[Images with localized body landmarks]
--- --- ---

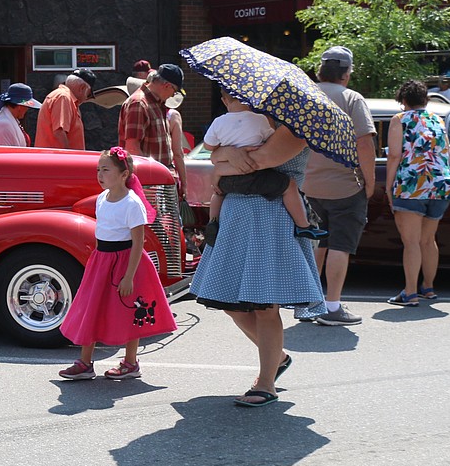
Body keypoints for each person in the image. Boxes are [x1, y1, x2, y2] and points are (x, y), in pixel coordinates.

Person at [190, 112, 328, 407]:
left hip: (273, 221)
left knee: (266, 306)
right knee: (229, 302)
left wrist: (224, 154)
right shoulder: (251, 122)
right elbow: (220, 162)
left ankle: (266, 383)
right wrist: (223, 156)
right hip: (235, 220)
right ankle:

--- --- ---

Copy out all the lines of the records that include "left".

§ **Answer section**:
left hip: (273, 221)
left knee: (266, 306)
left wrist: (224, 154)
left ankle: (266, 383)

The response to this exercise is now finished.